At the centre of the controversy is former ADM municipal manager Chris Magwangqana, who signed off on the contract with EOH Mthombo.

He later left the municipality and became municipal manager at Enoch Mgijima municipality near Queenstown, where he was fired in May in for, among other things, “misleading” the council over his failure to protect municipal assets from being auctioned off. Earlier in 2019 the public protector also found Magwangqana liable for R103m in irregular expenditure incurred by the municipality for a dodgy toilet contract.

In her report, public protector Busisiwe Mkhwebane said the contract had been handed over to the Hawks and the Asset Forfeiture Unit, and that the municipality should recover the funds from Magwangqana through civil litigation.

Magwangqana declined to comment on a list of questions sent to him by Times Select.

According to the treasury investigation, a 2012 audit by the municipality of its IT systems found it had about 27 operating systems. It then began looking for a new system and appointed EOH Mthombo on a three-year contract costing R75m.

“As at June 2018, ADM was still unable to conduct basic day-to-day functions of finance and accounting utilising the procured system, with severe consequences. The municipality was also incurring potential loss of income due to late and incorrect statements being sent to customers as a result of malfunctions. Despite these challenges ... the service provider had already invoiced the municipality approximately R127m.”

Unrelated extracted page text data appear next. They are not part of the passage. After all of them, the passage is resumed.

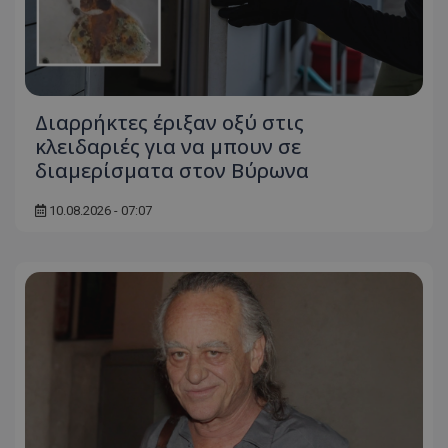
Διαρρήκτες έριξαν οξύ στις
κλειδαριές για να μπουν σε
διαμερίσματα στον Βύρωνα
10.08.2026 - 07:07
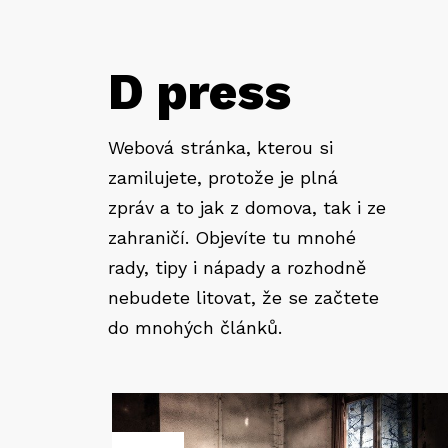
D press
Webová stránka, kterou si
zamilujete, protože je plná
zpráv a to jak z domova, tak i ze
zahraničí. Objevíte tu mnohé
rady, tipy i nápady a rozhodně
nebudete litovat, že se začtete
do mnohých článků.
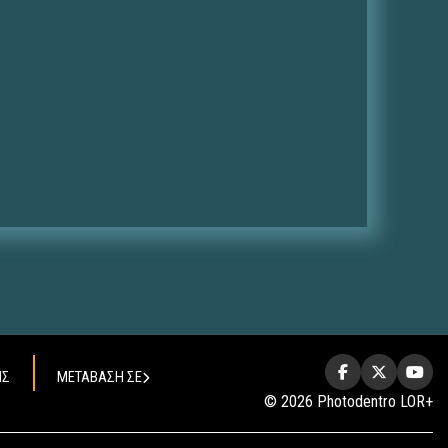
ΗΣ
ΜΕΤΑΒΑΣΗ ΣΕ
© 2026 Photodentro LOR+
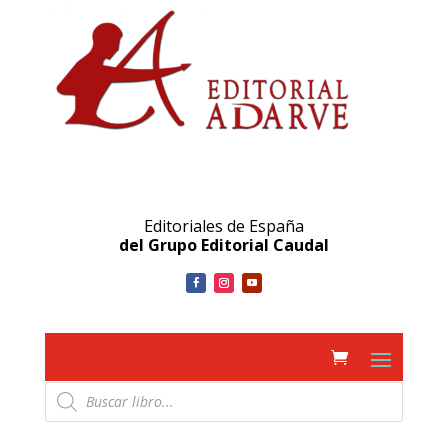
Editoriales de España
del Grupo Editorial Caudal
Búsqueda
de
productos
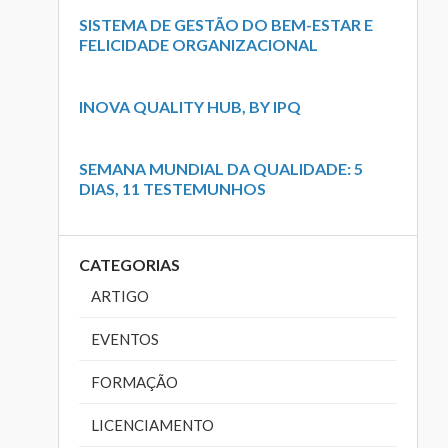
SISTEMA DE GESTÃO DO BEM-ESTAR E
FELICIDADE ORGANIZACIONAL
INOVA QUALITY HUB, BY IPQ
SEMANA MUNDIAL DA QUALIDADE: 5
DIAS, 11 TESTEMUNHOS
CATEGORIAS
ARTIGO
EVENTOS
FORMAÇÃO
LICENCIAMENTO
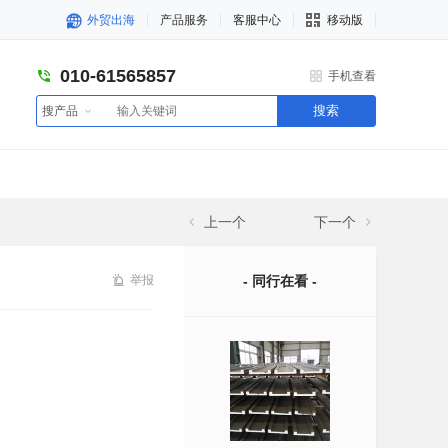
外贸出海
产品服务
客服中心
移动版
010-61565857
手机查看
搜索
搜产品
上一个
下一个
举报
- 同行在看 -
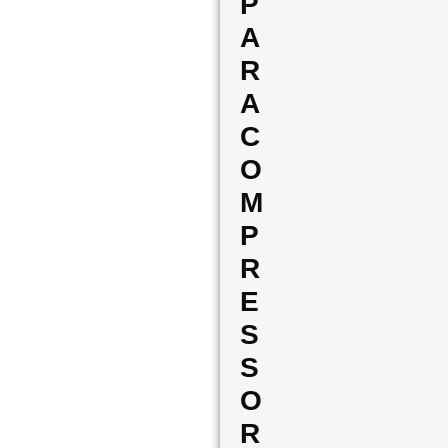
P
A
R
A
C
O
M
P
R
E
S
S
O
R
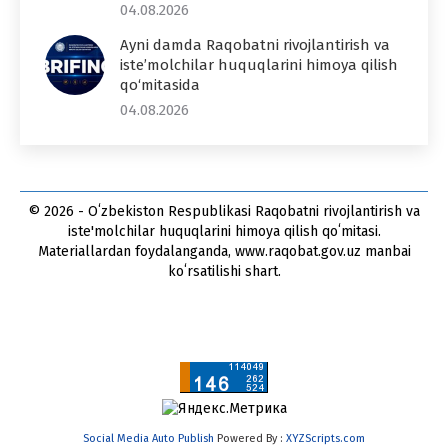
04.08.2026
Ayni damda Raqobatni rivojlantirish va
iste’molchilar huquqlarini himoya qilish
qo‘mitasida
04.08.2026
© 2026 - Oʻzbekiston Respublikasi Raqobatni rivojlantirish va
iste'molchilar huquqlarini himoya qilish qoʻmitasi.
Materiallardan foydalanganda, www.raqobat.gov.uz manbai
koʻrsatilishi shart.
Social Media Auto Publish
Powered By :
XYZScripts.com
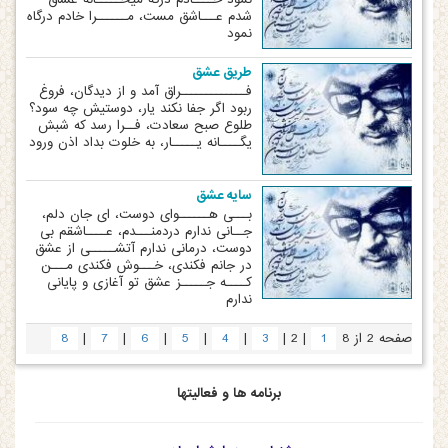
شدم عـــاشق مست، مــــــرا خادم درگاه
نمود
طریق عشق
فـــــــــــــراق آمد و از دیدگان، فروغ
ربود اگر جفا نکند یار، دوستیش چه سود؟
طلوع صبح سعادت، فــرا رسد که شبش
یگــــانه یـــــار، به خلوت بداد اذن ورود
سایه عشق
بـــی هــــــوای دوست، ای جان دلم،
جــانی ندارم دردمنـــدم، عــــاشقم بی
دوست، درمانی ندارم آتشـــــی از عشق
در جانم فکندی، خـــوش فکندی مـــن
کــــه جـــــز عشق تو آغازی و پایانی
ندارم
|
|
|
|
|
|
|
صفحه 2 از 8
1
2
3
4
5
6
7
8
برنامه ها و فعالیتها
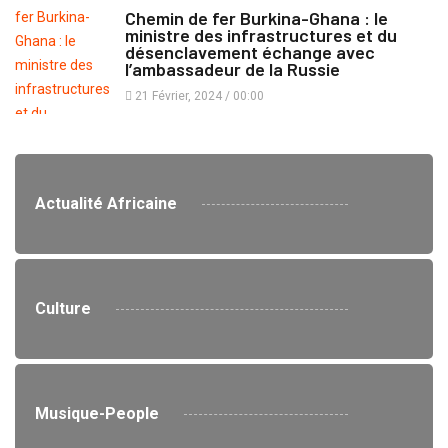
Chemin de fer Burkina-Ghana : le
ministre des infrastructures et du
désenclavement échange avec
l’ambassadeur de la Russie
21 Février, 2024 / 00:00
Actualité Africaine
Culture
Musique-People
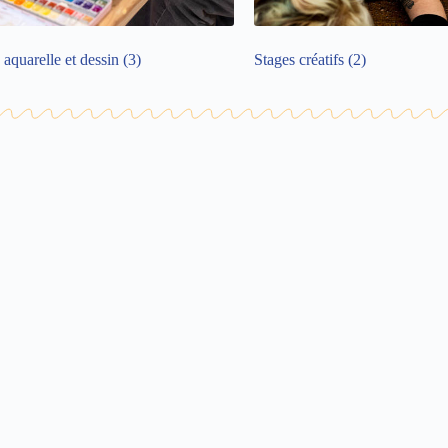
 aquarelle et dessin
(3)
Stages créatifs
(2)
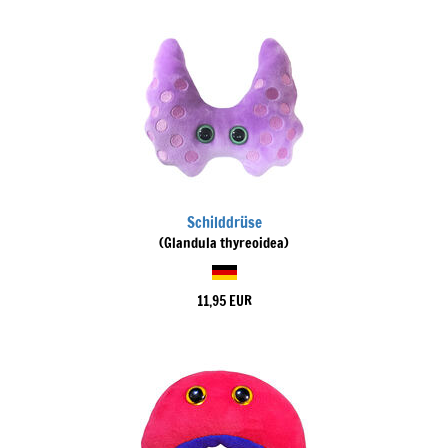
Schilddrüse
(Glandula thyreoidea)
11,95 EUR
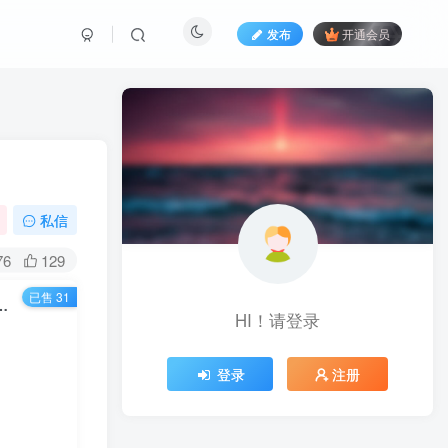
发布
开通会员
私信
76
129
已售 31
全套课程：从兼职到全职-从小白到大神 操盘实战！
HI！请登录
登录
注册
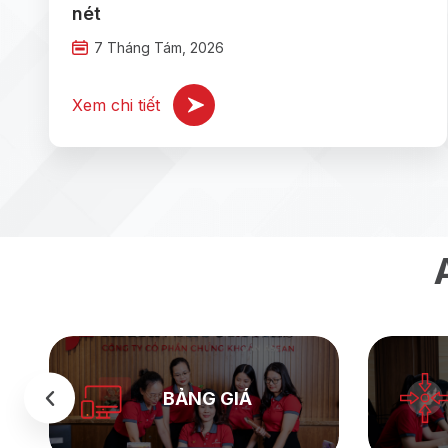
nét
7 Tháng Tám, 2026
Xem chi tiết
BẢNG GIÁ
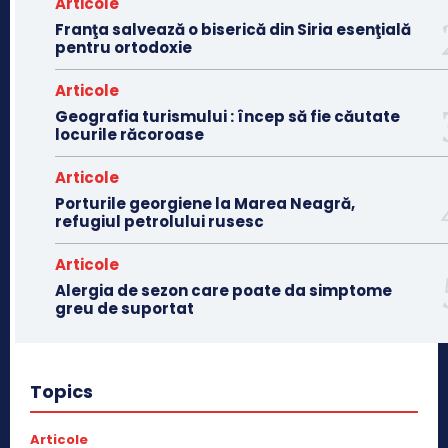
Articole
Franţa salvează o biserică din Siria esenţială
pentru ortodoxie
Articole
Geografia turismului : încep să fie căutate
locurile răcoroase
Articole
Porturile georgiene la Marea Neagră,
refugiul petrolului rusesc
Articole
Alergia de sezon care poate da simptome
greu de suportat
Topics
Articole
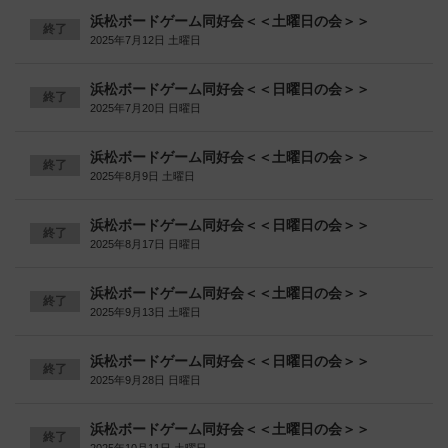
浜松ボードゲーム同好会＜＜土曜日の会＞＞
終了
2025年7月12日 土曜日
浜松ボードゲーム同好会＜＜日曜日の会＞＞
終了
2025年7月20日 日曜日
浜松ボードゲーム同好会＜＜土曜日の会＞＞
終了
2025年8月9日 土曜日
浜松ボードゲーム同好会＜＜日曜日の会＞＞
終了
2025年8月17日 日曜日
浜松ボードゲーム同好会＜＜土曜日の会＞＞
終了
2025年9月13日 土曜日
浜松ボードゲーム同好会＜＜日曜日の会＞＞
終了
2025年9月28日 日曜日
浜松ボードゲーム同好会＜＜土曜日の会＞＞
終了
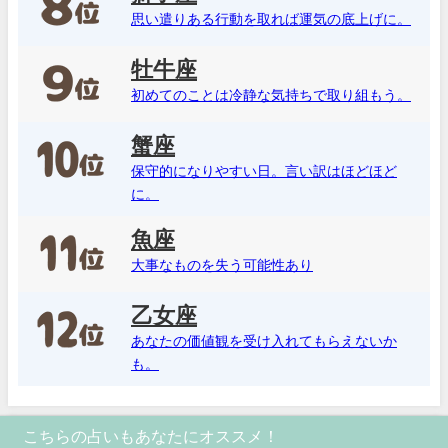
思い遣りある行動を取れば運気の底上げに。
牡牛座
初めてのことは冷静な気持ちで取り組もう。
蟹座
保守的になりやすい日。言い訳はほどほど
に。
魚座
大事なものを失う可能性あり
乙女座
あなたの価値観を受け入れてもらえないか
も。
こちらの占いもあなたにオススメ！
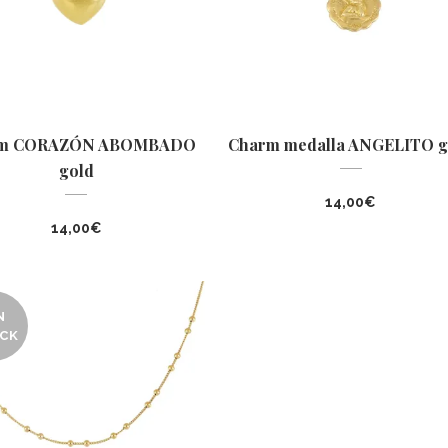
rm CORAZÓN ABOMBADO
Charm medalla ANGELITO g
gold
14,00
€
14,00
€
N
CK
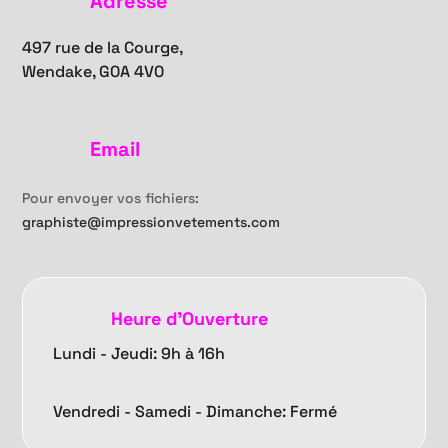
Adresse
497 rue de la Courge,
Wendake, G0A 4V0
Email
Pour envoyer vos fichiers:
graphiste@impressionvetements.com
Heure d'Ouverture
Lundi - Jeudi: 9h à 16h
Vendredi -
Samedi - Dimanche: Fermé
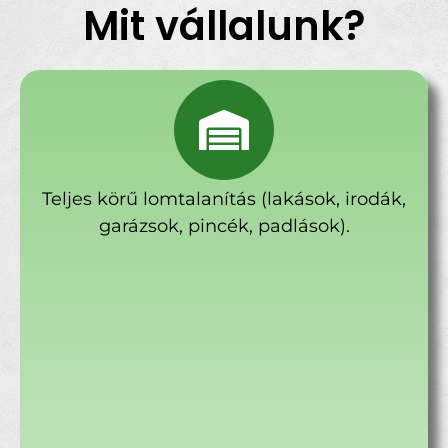
Mit vállalunk?
Teljes körű lomtalanítás (lakások, irodák,
garázsok, pincék, padlások).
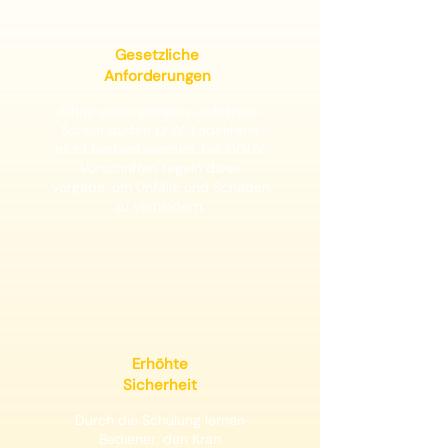
Gesetzliche
Anforderungen
Ohne einen gültigen Ladekran-
Schein dürfen LKW-Ladekrane
nicht bedient werden. Die DGUV
Vorschriften regeln diese
Vorgabe, um Unfälle und Schäden
zu verhindern.
Erhöhte
Sicherheit
Durch die Schulung lernen
Bediener, den Kran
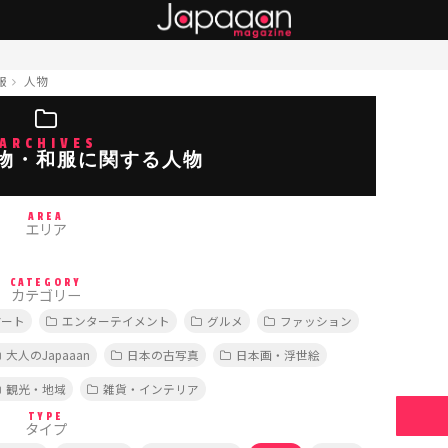
服
人物
ARCHIVES
物・和服に関する人物
AREA
エリア
CATEGORY
カテゴリー
アート
エンターテイメント
グルメ
ファッション
大人のJapaaan
日本の古写真
日本画・浮世絵
観光・地域
雑貨・インテリア
TYPE
タイプ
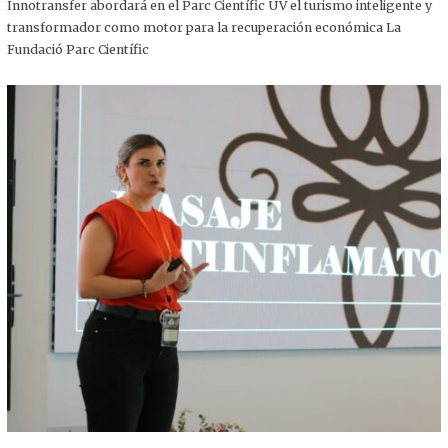
,
Innotransfer abordará en el Parc Científic UV el turismo inteligente y
2
transformador como motor para la recuperación económica La
0
2
Fundació Parc Científic
5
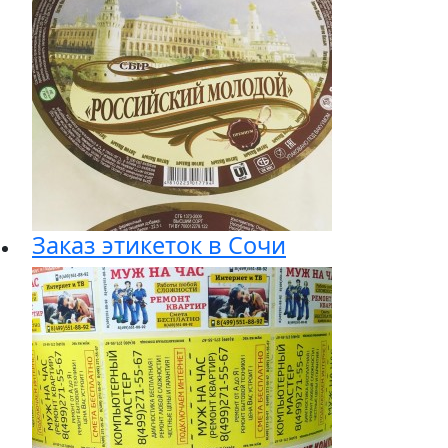
Заказ этикеток в Сочи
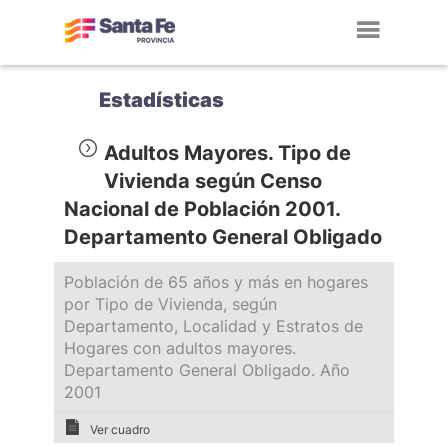
Toggl
navig
Estadísticas
Adultos Mayores. Tipo de
Vivienda según Censo
Nacional de Población 2001.
Departamento General Obligado
Población de 65 años y más en hogares
por Tipo de Vivienda, según
Departamento, Localidad y Estratos de
Hogares con adultos mayores.
Departamento General Obligado. Año
2001
Ver cuadro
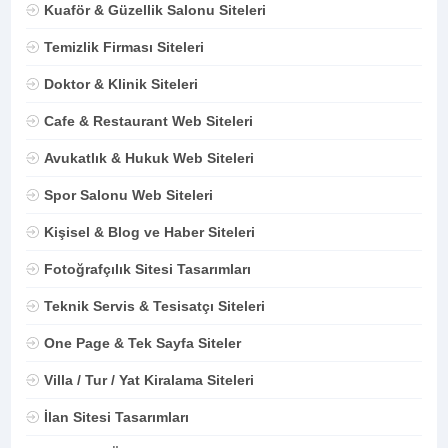
Kuaför & Güzellik Salonu Siteleri
Temizlik Firması Siteleri
Doktor & Klinik Siteleri
Cafe & Restaurant Web Siteleri
Avukatlık & Hukuk Web Siteleri
Spor Salonu Web Siteleri
Kişisel & Blog ve Haber Siteleri
Fotoğrafçılık Sitesi Tasarımları
Teknik Servis & Tesisatçı Siteleri
One Page & Tek Sayfa Siteler
Villa / Tur / Yat Kiralama Siteleri
İlan Sitesi Tasarımları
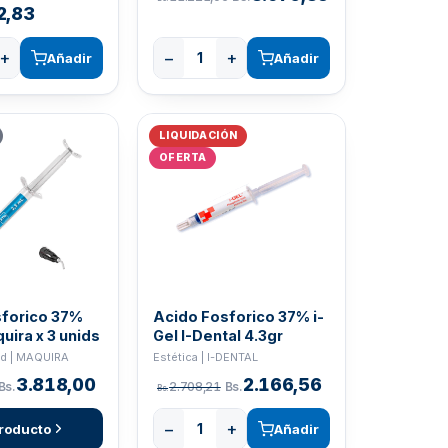
2,83
+
−
+
Añadir
Añadir
LIQUIDACIÓN
OFERTA
sforico 37%
Acido Fosforico 37% i-
uira x 3 unids
Gel I-Dental 4.3gr
ed | MAQUIRA
Estética | I-DENTAL
3.818,00
2.166,56
Bs.
2.708,21
Bs.
Bs.
−
+
roducto
Añadir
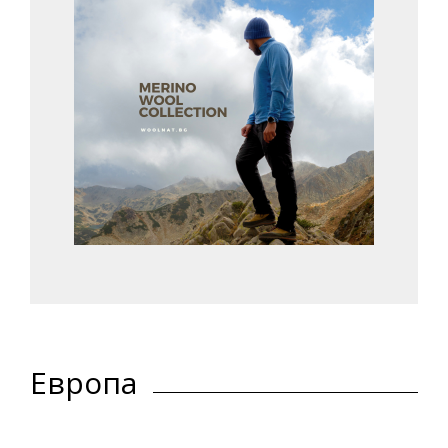
Европа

It goes on to say that the municipality had paid EOH Mthombo R86m and asked the Treasury to intervene in connection with the outstanding R41m.

An investigation into the contract was then launched, looking at irregularities in the procurement process as well as whether or not the contract was value for money.

The findings included:

  • Amathole flouted numerous procurement procedures;
  • The municipality did not have a budget for the new system;
  • No supporting documents could be provided for three payments totalling R17m;
  • There was no effective training plan to train staff how to use the system; and
  • The municipality incurred a total loss of R127 – R86m paid to EOH Mthombo and R41m still outstanding in unpaid invoices.

The report recommended disciplinary action against implicated officials and that the municipality register a criminal case with police “for further investigation of fraud and corruption”.

EOH Mthombo is a subsidiary of JSE-listed EOH. Earlier in 2019 ITWeb reported that EOH admitted to almost R1bn in alleged fraudulent transactions with government departments, including over-billing and ghost contracts. ITWeb reported that the alleged wrongdoing was confined to EOH Mthombo.

Treasury spokesperson Malehlohonolo Kasa referred questions to Amathole. Municipal manager Thandekile Mnyimba said ADM had resolved to take the matter for a legal opinion, which was expected to be tabled in council after 30 days. He said the municipality was in the process of finalising a new service provider.

EOH chief risk officer Fatima Newman said the contract formed part of the EOH and ENSafrica investigation into suspicious transactions.

The company had “broadly and transparently shared the findings of this independent forensic investigation conducted by ENSafrica, into public sector contracts”, Newman said. Extensive information had been provided to the Hawks and the Financial Intelligence Centre [FIC], and the business was supporting and cooperating with the authorities.

“Further to this, a legal process in under way and as a result EOH is unable to provide further information in this regard,” Newman said.